“Jet lag” can happen for a number of reasons. Basically, the body’s system gets out of whack. This can be due to air travel, hence the origin of the name, when a traveler passes into another time zone. The term has also come to be used for similar situations, like people working shift work who get out of their daily routine during shift changes. Some symptoms include loss of appetite, headaches, fatigue, disorientation, upset stomach, insomnia and irritability. Jet lag, no matter why you have it, is not a comfortable feeling. In a work setting, it can mean the difference in attitude in working with others and even in work related accidents. In travelers, jet lag can mean the difference between a good trip and a bad one.
While sleep aids like blindfolds, ear plugs and small neck pillows are recommended for people who are traveling by air for great distances, sleeping pills are not. Taking sleeping pills often induces a deep sleep that becomes almost comatose. With little or no body movement during a long flight, the traveler might suffer from a blood clot. Plus, in a deep sleep state, a flight attendant or passerby might not notice if you are having a health problem because your body might not be able to react while you are knocked out.
So, leave the sleeping pills behind for your next long trip. Instead, pack a few items to make you more comfortable and walk and stretch in the aisles when it is permitted. You should also drink more fluids – non-alcoholic fluids – while flying to prevent dehydration.

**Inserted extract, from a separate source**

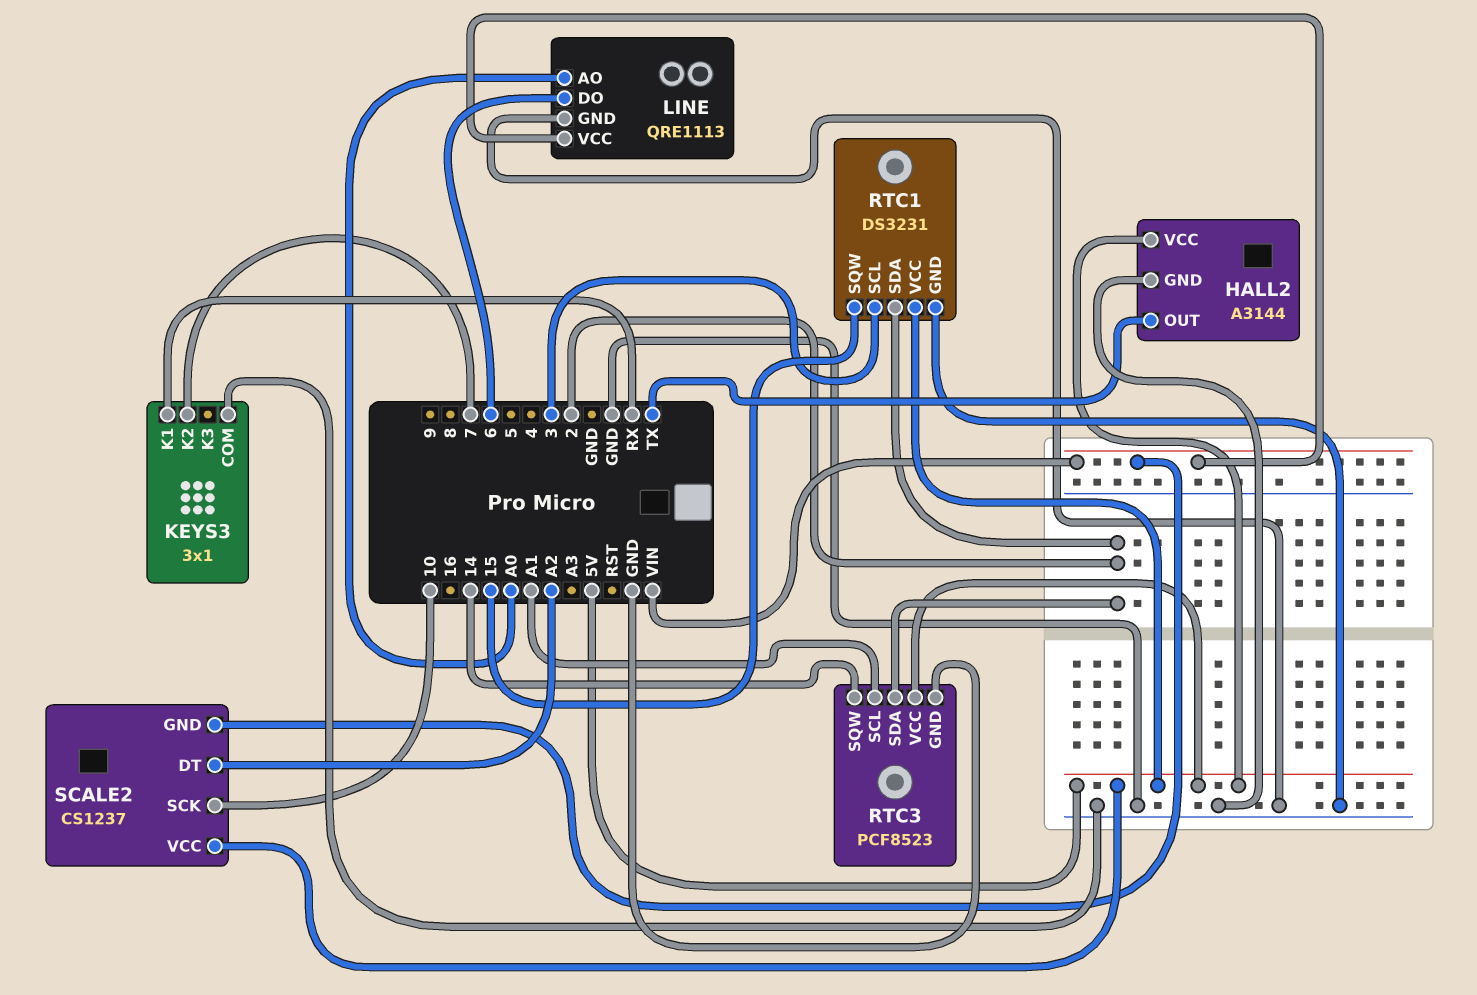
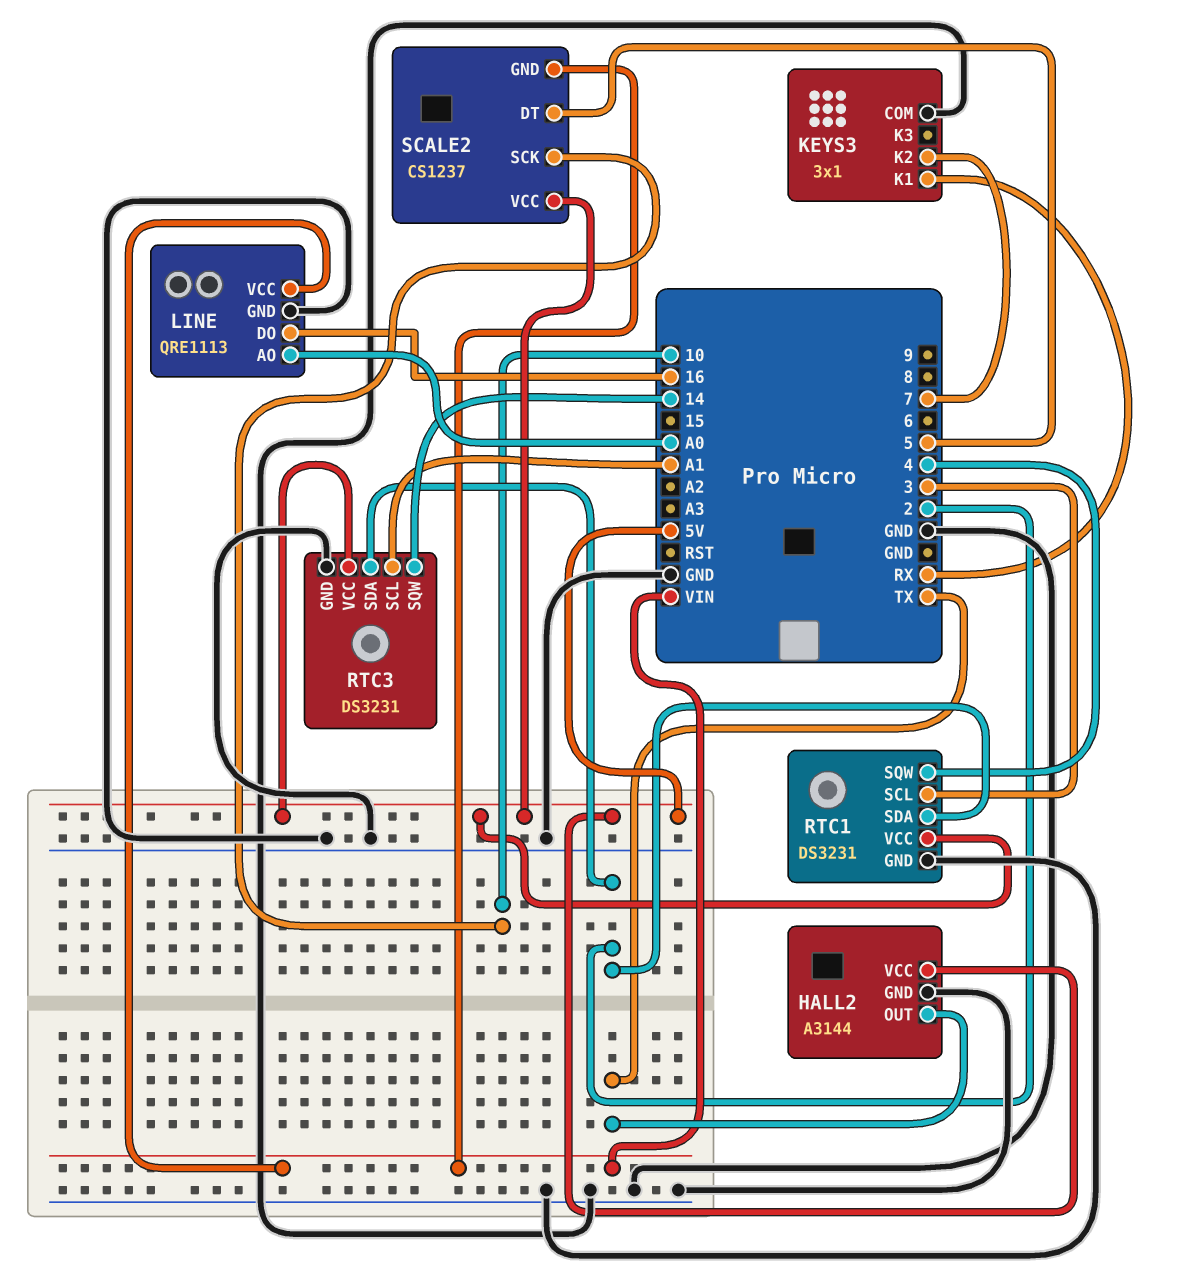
LINE pin DO: 6 -> 16
RTC1 pin SQW: 15 -> 4
RTC3: PCF8523 -> DS3231
SCALE2 pin DT: A2 -> 5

The best way to deal with jet lag is to plan your travel to allow time for it. Generally speaking, jet lag will not linger more than 12 hours, the maximum time zone difference you can travel. Within that amount of time, you should start gaining your grounding again and having relief of symptoms. If you are planning air travel to attend a meeting or a conference, try to arrive early enough to have time to recuperate from anticipated jet lag.
If you have tried that and still have horrible jet lag, address it before you board your next flight. If you suffer from serious nausea or headaches with your jet lag, talk to your doctor before your next trip. Explain your symptoms and he or she can make suggestions or appropriate prescriptions for your ailments.